Ohm's law states that the current flowing through the circuit is directly proportional to the voltage applied. (If you double one, you double the other.)
I worked out the resistance of the wires by using the formula:
V/I = R or
This happens because of the electrons that flow through the wire. While moving through the wire, the electrons need to squeeze together. This is because there is not enough room/space for them to pass evenly through. The more the electrons have to bump together then the higher the resistance. This is because it will take longer for them to pass from one side of the wire to the other side. This is because the current is slowed down. (The longer the wire, the longer the electrons have to stay squashed together, and so the longer they take to pass through the wire and the higher the resistance.
The graph which compares the length of the wire to the resistance it gives travels in a straight line through the origin. This means that the size of the length is directly proportional to the resistance it gives. I can work out the gradient of this line by dividing the height of the line by the width. (Gradient = height/width)

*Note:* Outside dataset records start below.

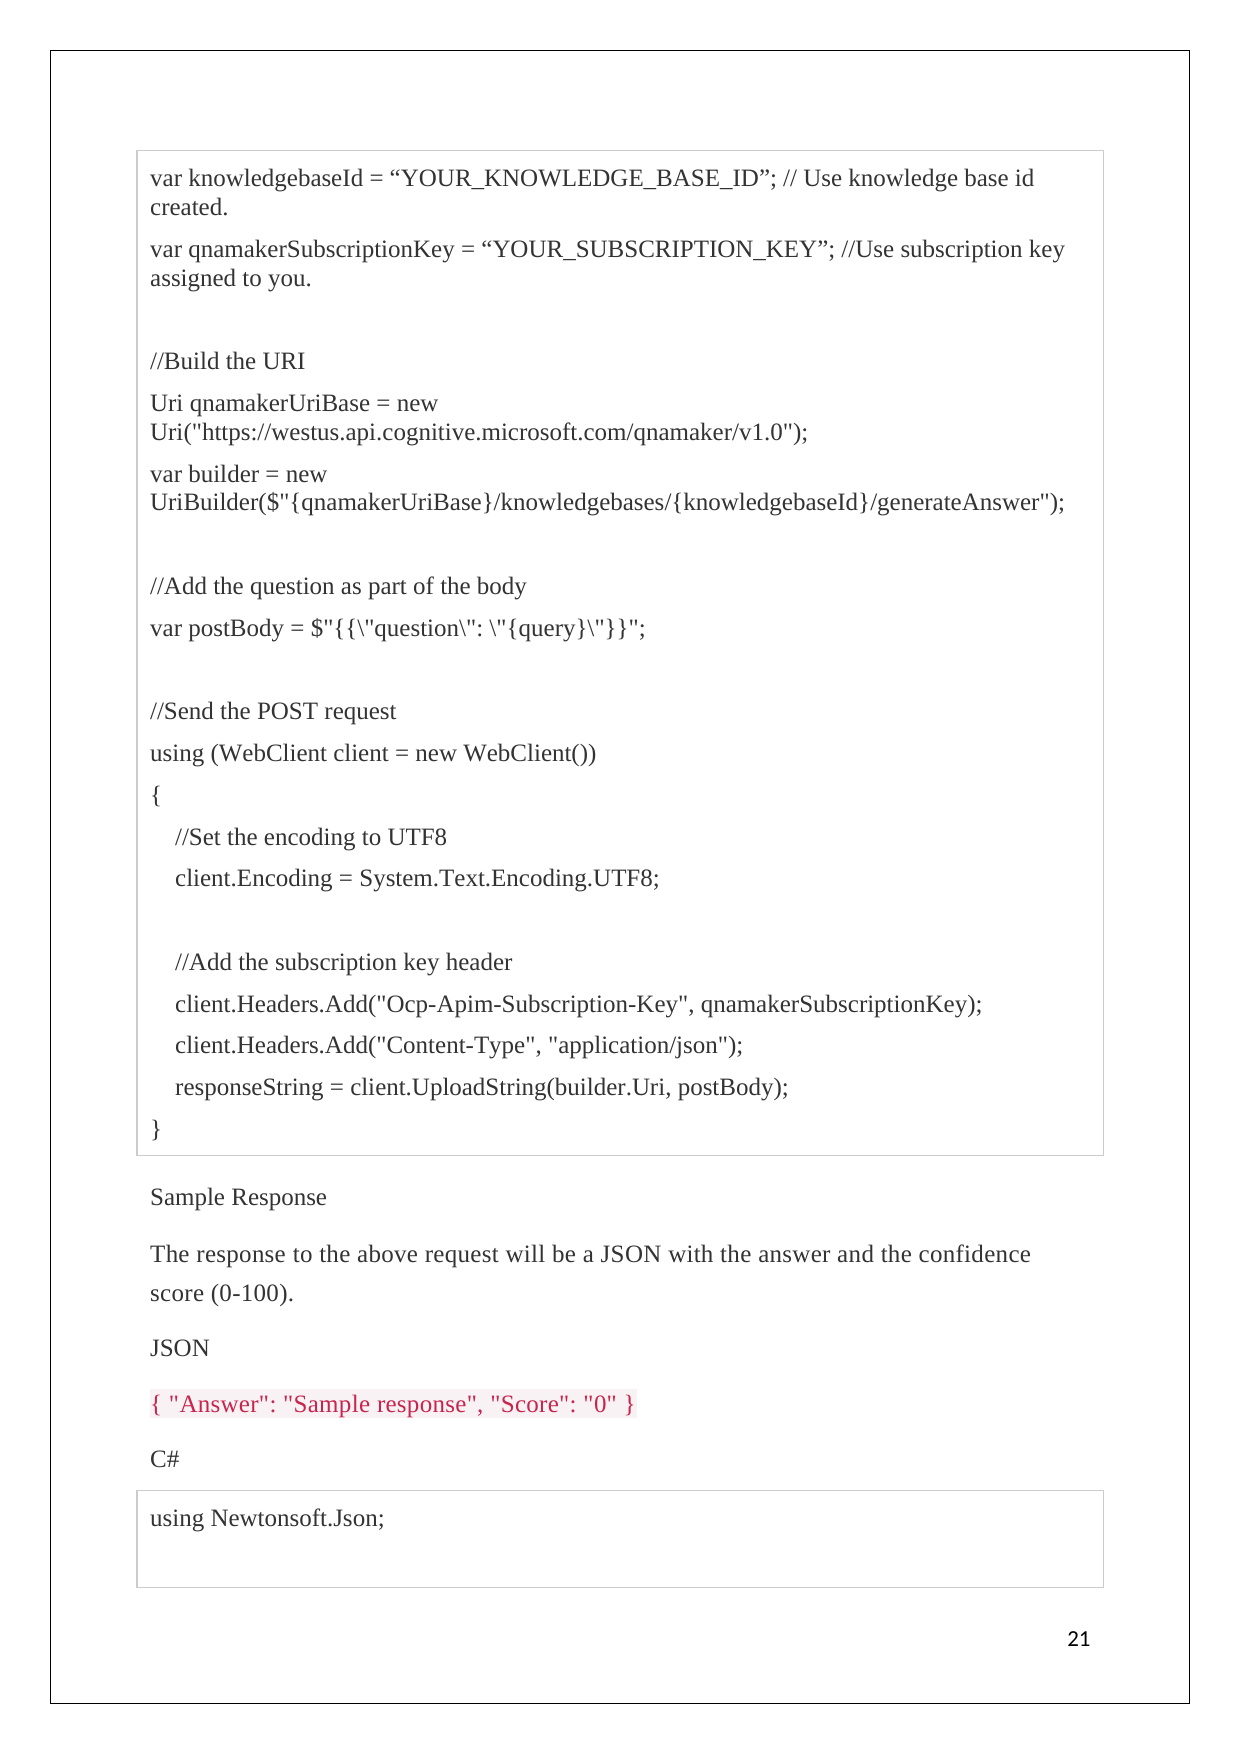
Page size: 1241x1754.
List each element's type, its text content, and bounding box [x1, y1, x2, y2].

text client.Headers.Add("Content-Type", "application/json"); [138, 1017, 1103, 1059]
subtitle Sample Response [150, 1182, 1090, 1211]
text using Newtonsoft.Json; [138, 1491, 1103, 1532]
text { [138, 766, 1103, 808]
text using (WebClient client = new WebClient()) [138, 724, 1103, 766]
text client.Headers.Add("Ocp-Apim-Subscription-Key", qnamakerSubscriptionKey); [138, 975, 1103, 1017]
text The response to the above request will be a JSON with the answer and the confidence score (0-100). [150, 1228, 1090, 1307]
subtitle JSON [150, 1333, 1090, 1361]
subtitle C# [150, 1444, 1090, 1473]
text responseString = client.UploadString(builder.Uri, postBody); [138, 1059, 1103, 1100]
text //Add the subscription key header [138, 933, 1103, 975]
text Uri qnamakerUriBase = new Uri("https://westus.api.cognitive.microsoft.com/qnamaker/v1.0"); [138, 374, 1103, 445]
text var builder = new UriBuilder($"{qnamakerUriBase}/knowledgebases/{knowledgebaseId}/generateAnswer"); [138, 445, 1103, 516]
text var postBody = $"{{\"question\": \"{query}\"}}"; [138, 599, 1103, 641]
text //Add the question as part of the body [138, 557, 1103, 599]
text } [138, 1100, 1103, 1155]
text client.Encoding = System.Text.Encoding.UTF8; [138, 850, 1103, 892]
text var knowledgebaseId = “YOUR_KNOWLEDGE_BASE_ID”; // Use knowledge base id created. [138, 151, 1103, 221]
text //Build the URI [138, 333, 1103, 374]
text var qnamakerSubscriptionKey = “YOUR_SUBSCRIPTION_KEY”; //Use subscription key assigned to you. [138, 221, 1103, 291]
text //Send the POST request [138, 683, 1103, 724]
text { "Answer": "Sample response", "Score": "0" } [150, 1379, 1090, 1418]
text //Set the encoding to UTF8 [138, 808, 1103, 850]
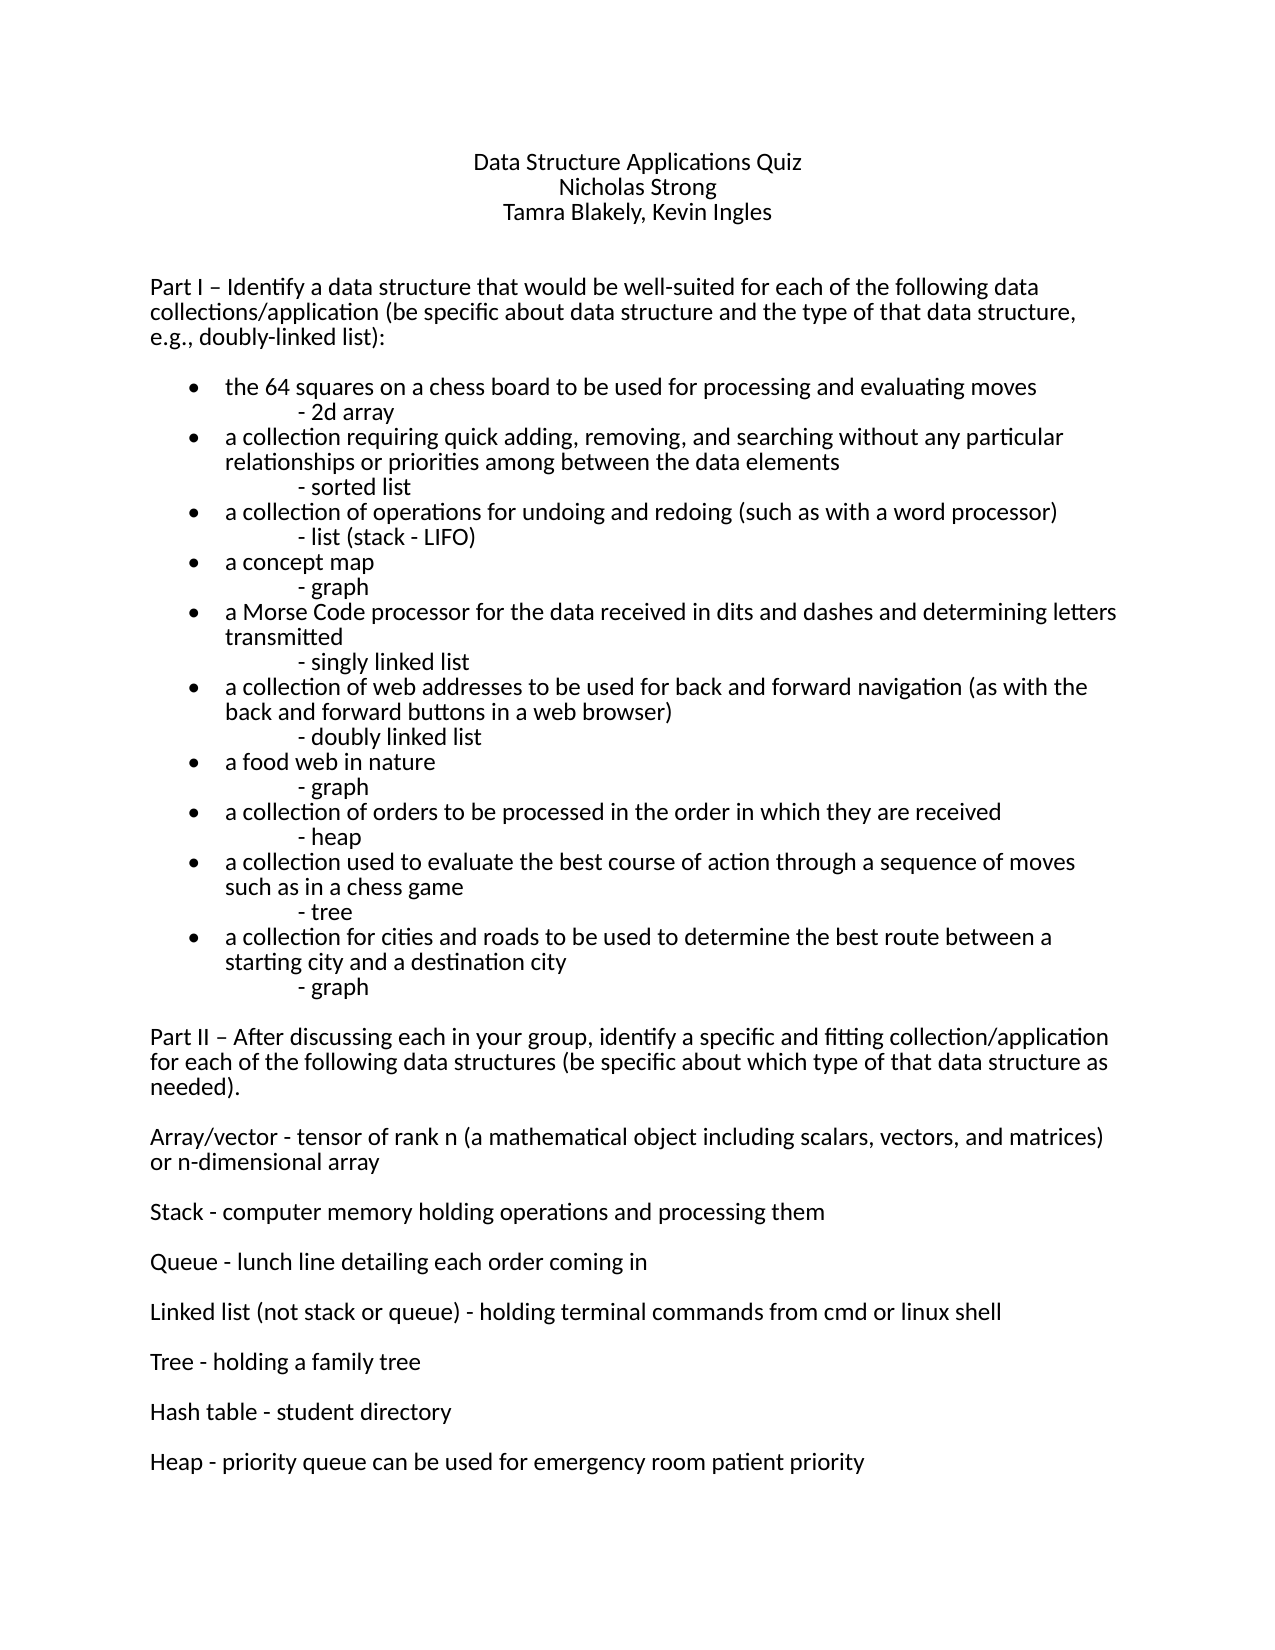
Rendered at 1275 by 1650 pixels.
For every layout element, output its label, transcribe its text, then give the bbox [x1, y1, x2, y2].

list a collection requiring quick adding, removing, and searching without any particular relationships or priorities among between the data elements [187, 425, 1125, 475]
list a food web in nature [187, 750, 1125, 775]
text Heap - priority queue can be used for emergency room patient priority [150, 1450, 1125, 1475]
list a collection of orders to be processed in the order in which they are received [187, 800, 1125, 825]
text - graph [150, 975, 1125, 1000]
text - graph [150, 575, 1125, 600]
text - graph [150, 775, 1125, 800]
text Part II – After discussing each in your group, identify a specific and fitting collection/application for each of the following data structures (be specific about which type of that data structure as needed). [150, 1025, 1125, 1100]
text Part I – Identify a data structure that would be well-suited for each of the following data collections/application (be specific about data structure and the type of that data structure, e.g., doubly-linked list): [150, 275, 1125, 350]
text - singly linked list [150, 650, 1125, 675]
list a collection of operations for undoing and redoing (such as with a word processor) [187, 500, 1125, 525]
text Data Structure Applications Quiz [150, 150, 1125, 175]
text - 2d array [150, 400, 1125, 425]
text Tree - holding a family tree [150, 1350, 1125, 1375]
text - sorted list [150, 475, 1125, 500]
text - tree [150, 900, 1125, 925]
text Queue - lunch line detailing each order coming in [150, 1250, 1125, 1275]
text - list (stack - LIFO) [150, 525, 1125, 550]
text Array/vector - tensor of rank n (a mathematical object including scalars, vectors, and matrices) or n-dimensional array [150, 1125, 1125, 1175]
text - heap [150, 825, 1125, 850]
list the 64 squares on a chess board to be used for processing and evaluating moves [187, 375, 1125, 400]
text Stack - computer memory holding operations and processing them [150, 1200, 1125, 1225]
text - doubly linked list [150, 725, 1125, 750]
text Nicholas Strong [150, 175, 1125, 200]
list a collection for cities and roads to be used to determine the best route between a starting city and a destination city [187, 925, 1125, 975]
text Linked list (not stack or queue) - holding terminal commands from cmd or linux shell [150, 1300, 1125, 1325]
text Hash table - student directory [150, 1400, 1125, 1425]
list a collection used to evaluate the best course of action through a sequence of moves such as in a chess game [187, 850, 1125, 900]
list a Morse Code processor for the data received in dits and dashes and determining letters transmitted [187, 600, 1125, 650]
list a collection of web addresses to be used for back and forward navigation (as with the back and forward buttons in a web browser) [187, 675, 1125, 725]
text Tamra Blakely, Kevin Ingles [150, 200, 1125, 225]
list a concept map [187, 550, 1125, 575]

The gradient of the graph for nichrome wire is: 1/16 = 0.0625
There were a few wayward results. This could have been because the wires were not exactly the correct length or because I did not read the voltmeter and ammeter accurately. The wires might have been over-heated The temperature of the wire will affect the resistance. Hotter wires will have a higher resistance than cold wires. To improve my results I should have obtained more than one result for each wire and length. I could have then worked out an average for more accurate results.